Tournament information
- Dates: 14–22 November 2009
- Venue: Wolverhampton Civic Hall
- Location: Wolverhampton
- Country: England
- Organisation(s): PDC
- Format: Legs
- Prize fund: £400,000
- Winner's share: £100,000
- High checkout: 170 Phil Taylor 170 Kevin McDine

Champion(s)
- Phil Taylor

= 2009 Grand Slam of Darts =

The 2009 PartyPoker.com Grand Slam of Darts was the third staging of the darts tournament, the Grand Slam of Darts organised by the Professional Darts Corporation. The event took place from 14 to 22 November 2009 at the Wolverhampton Civic Hall, Wolverhampton, England. Television coverage of the tournament was covered by ITV Sport, with live coverage on ITV4 and highlights on ITV1.

Despite being beaten by Vincent van der Voort in the group stages, Phil Taylor won a third consecutive Grand Slam with a 16–2 victory over Scott Waites, who became the first BDO player to reach the final of this tournament.

+---+

*Set problem*. Please list every darts player named in the 2009 Grand Slam of Darts text. The rows after this point have nothing to do with the work here.

+---+

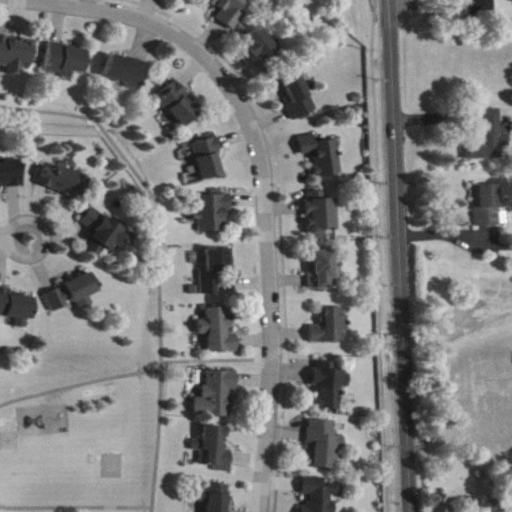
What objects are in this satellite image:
building: (483, 7)
building: (227, 11)
road: (143, 19)
building: (258, 46)
building: (16, 55)
building: (67, 62)
building: (128, 73)
building: (299, 100)
building: (179, 106)
building: (488, 138)
building: (322, 157)
building: (206, 162)
building: (65, 183)
building: (489, 209)
building: (213, 214)
building: (322, 214)
building: (105, 232)
road: (14, 237)
road: (374, 254)
road: (397, 255)
road: (156, 257)
building: (216, 270)
building: (322, 271)
building: (74, 295)
road: (269, 295)
building: (16, 309)
building: (330, 328)
building: (219, 331)
road: (215, 358)
building: (329, 386)
building: (216, 396)
park: (81, 443)
building: (323, 445)
road: (0, 447)
building: (213, 450)
park: (108, 463)
building: (320, 495)
building: (215, 499)
building: (480, 506)
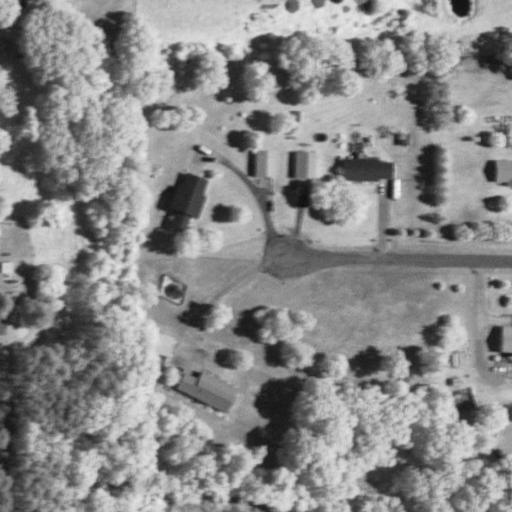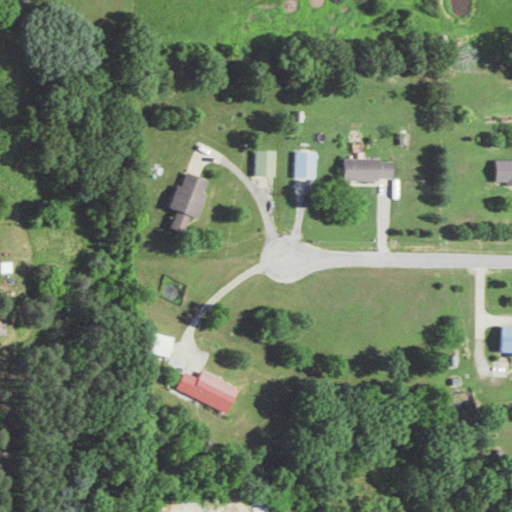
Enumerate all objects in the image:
road: (10, 9)
building: (269, 161)
building: (310, 163)
building: (372, 168)
building: (505, 169)
building: (192, 197)
road: (322, 256)
building: (9, 265)
road: (217, 289)
road: (481, 289)
building: (507, 338)
building: (162, 343)
building: (211, 388)
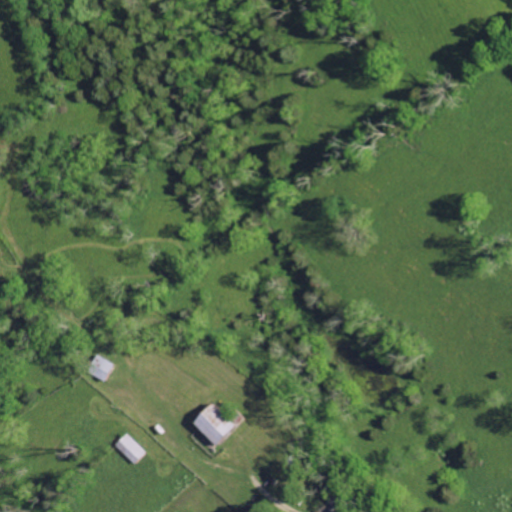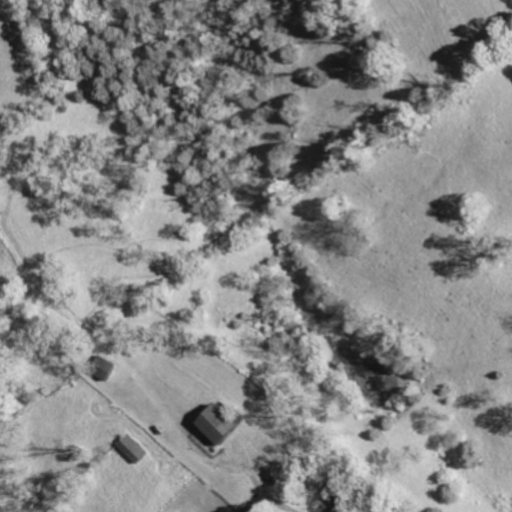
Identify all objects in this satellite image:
building: (227, 425)
road: (304, 510)
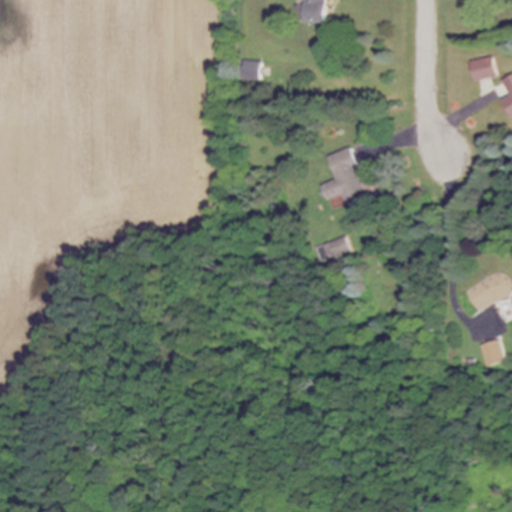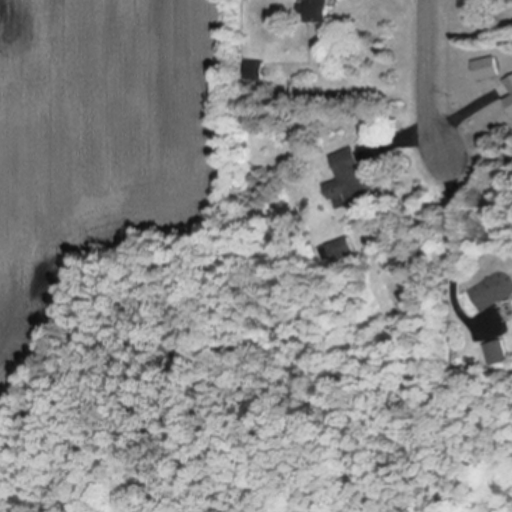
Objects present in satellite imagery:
building: (317, 11)
building: (485, 70)
building: (255, 72)
road: (429, 76)
building: (509, 92)
road: (439, 127)
building: (349, 182)
road: (452, 238)
building: (336, 251)
building: (493, 293)
building: (496, 355)
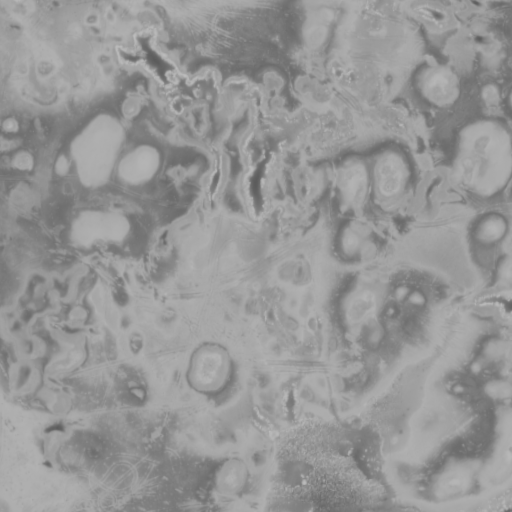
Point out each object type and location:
park: (256, 256)
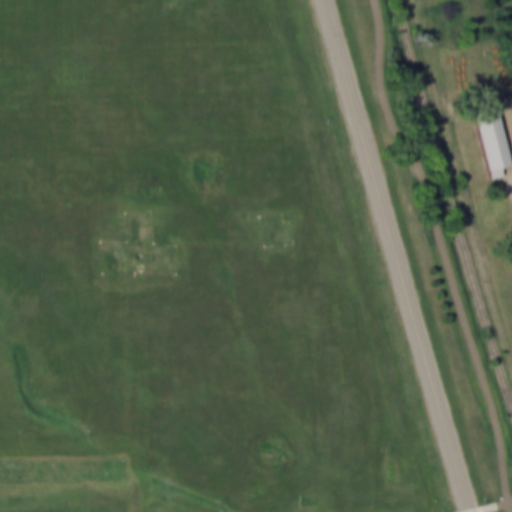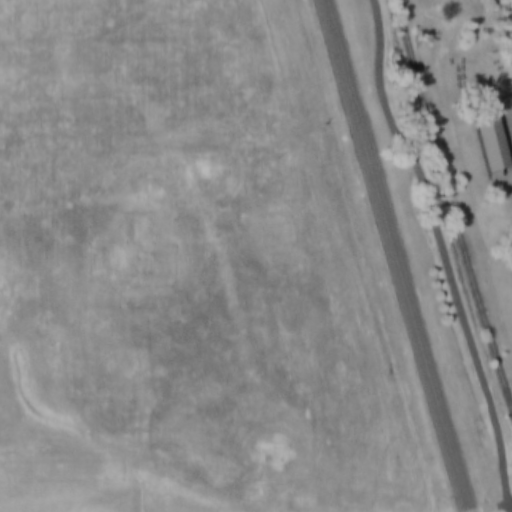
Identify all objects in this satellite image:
road: (510, 125)
building: (486, 142)
building: (489, 142)
railway: (454, 197)
road: (442, 253)
park: (256, 256)
road: (395, 256)
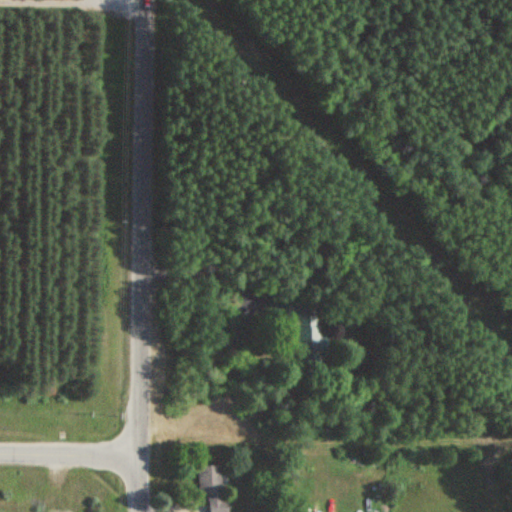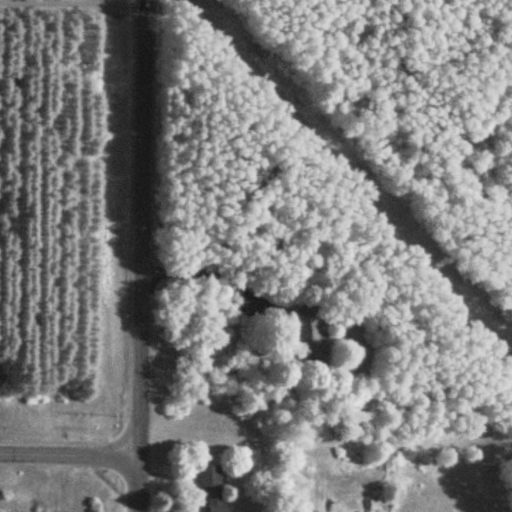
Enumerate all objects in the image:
road: (72, 25)
road: (142, 226)
road: (208, 268)
building: (252, 309)
building: (309, 346)
road: (70, 452)
road: (141, 482)
building: (211, 486)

+---+

*Solution below*. Phil Taylor, Kevin McDine, Vincent van der Voort, Scott Waites